I turned my head to the doorway.
Something lifted up – from the floor – a lumpish dark form. It got up – and slinked away. Through the open bedroom door.
I wasn’t dreaming.
Something had been there.
And, whatever it was – it saved me.
9 responses to “I Heard Breathing”
Not sure if this is a story or real, but there is always something there to stop you if you have not yet fulfilled your destiny
It’s real. And, I viewed it as an omen – in this case, not to end my life because I would hurt too many people and because I still had so much I wanted to do.
Someone was definitely looking out for you then
In a strange sort of way, yes, they were. I can assure you I heard something next to my bed, on the floor, breathing steadily that night. It was one of the most terrifying experiences I’ve ever had, and I realized later that I was awake. The breathing is what woke me. But, when I realized at that moment that killing myself wouldn’t solve anything, I felt more empowered, and the thing literally got up and slumped out of my bedroom.
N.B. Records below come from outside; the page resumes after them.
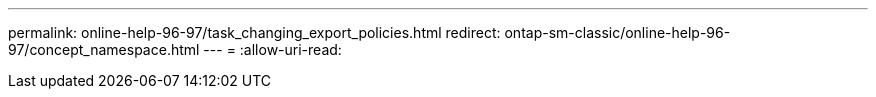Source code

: ---
permalink: online-help-96-97/task_changing_export_policies.html 
redirect: ontap-sm-classic/online-help-96-97/concept_namespace.html 
---
= 
:allow-uri-read: 


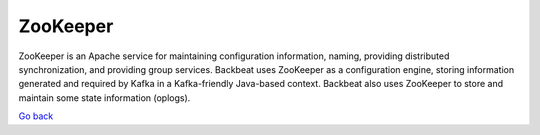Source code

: ZooKeeper
=========

ZooKeeper is an Apache service for maintaining configuration
information, naming, providing distributed synchronization, and
providing group services. Backbeat uses ZooKeeper as a configuration
engine, storing information generated and required by Kafka in a
Kafka-friendly Java-based context. Backbeat also uses ZooKeeper to store
and maintain some state information (oplogs).

`Go back`_

.. _`Go back`: Software_Architecture.html

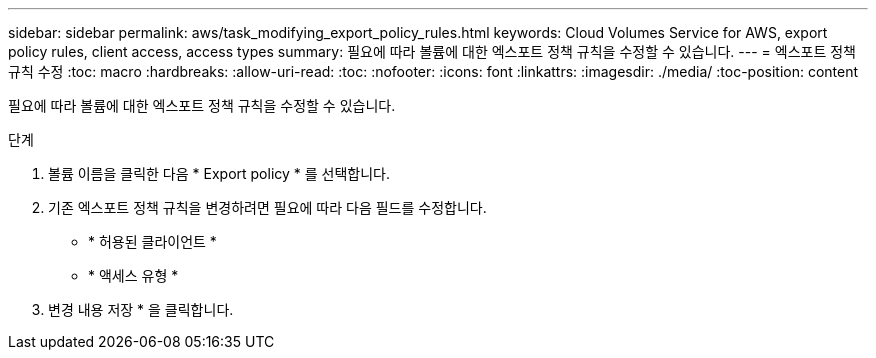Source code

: ---
sidebar: sidebar 
permalink: aws/task_modifying_export_policy_rules.html 
keywords: Cloud Volumes Service for AWS, export policy rules, client access, access types 
summary: 필요에 따라 볼륨에 대한 엑스포트 정책 규칙을 수정할 수 있습니다. 
---
= 엑스포트 정책 규칙 수정
:toc: macro
:hardbreaks:
:allow-uri-read: 
:toc: 
:nofooter: 
:icons: font
:linkattrs: 
:imagesdir: ./media/
:toc-position: content


[role="lead"]
필요에 따라 볼륨에 대한 엑스포트 정책 규칙을 수정할 수 있습니다.

.단계
. 볼륨 이름을 클릭한 다음 * Export policy * 를 선택합니다.
. 기존 엑스포트 정책 규칙을 변경하려면 필요에 따라 다음 필드를 수정합니다.
+
** * 허용된 클라이언트 *
** * 액세스 유형 *


. 변경 내용 저장 * 을 클릭합니다.

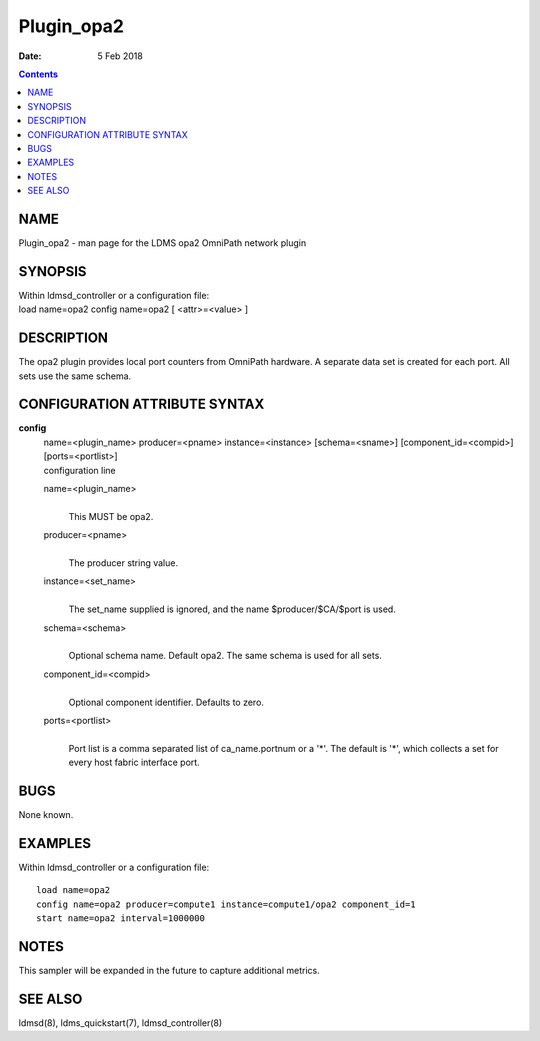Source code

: ===========
Plugin_opa2
===========

:Date: 5 Feb 2018

.. contents::
   :depth: 3
..

NAME
============

Plugin_opa2 - man page for the LDMS opa2 OmniPath network plugin

SYNOPSIS
================

| Within ldmsd_controller or a configuration file:
| load name=opa2 config name=opa2 [ <attr>=<value> ]

DESCRIPTION
===================

The opa2 plugin provides local port counters from OmniPath hardware. A
separate data set is created for each port. All sets use the same
schema.

CONFIGURATION ATTRIBUTE SYNTAX
======================================

**config**
   | name=<plugin_name> producer=<pname> instance=<instance>
     [schema=<sname>] [component_id=<compid>] [ports=<portlist>]
   | configuration line

   name=<plugin_name>
      |
      | This MUST be opa2.

   producer=<pname>
      |
      | The producer string value.

   instance=<set_name>
      |
      | The set_name supplied is ignored, and the name
        $producer/$CA/$port is used.

   schema=<schema>
      |
      | Optional schema name. Default opa2. The same schema is used for
        all sets.

   component_id=<compid>
      |
      | Optional component identifier. Defaults to zero.

   ports=<portlist>
      |
      | Port list is a comma separated list of ca_name.portnum or a
        '\*'. The default is '\*', which collects a set for every host
        fabric interface port.

BUGS
============

None known.

EXAMPLES
================

Within ldmsd_controller or a configuration file:

::

   load name=opa2
   config name=opa2 producer=compute1 instance=compute1/opa2 component_id=1
   start name=opa2 interval=1000000

NOTES
=============

This sampler will be expanded in the future to capture additional
metrics.

SEE ALSO
================

ldmsd(8), ldms_quickstart(7), ldmsd_controller(8)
I saw it!
I don’t want to imply that people who contemplate or actually commit suicide will fall into the grasp of evil. But, that incident is just what happened to me that night.
It certainly seems that way with you. It could be because how close you were to the energies around you that allowed you to see what others only feel.
[ Smiles ] Great writing!
Thank you, Renard.
Captured through to the end. Wonderfully written, wonderfully told. Thank you for telling it.
Thank you, Val. I’ve never written about that incident before – not even in my own journal at the time – much less spoken about it.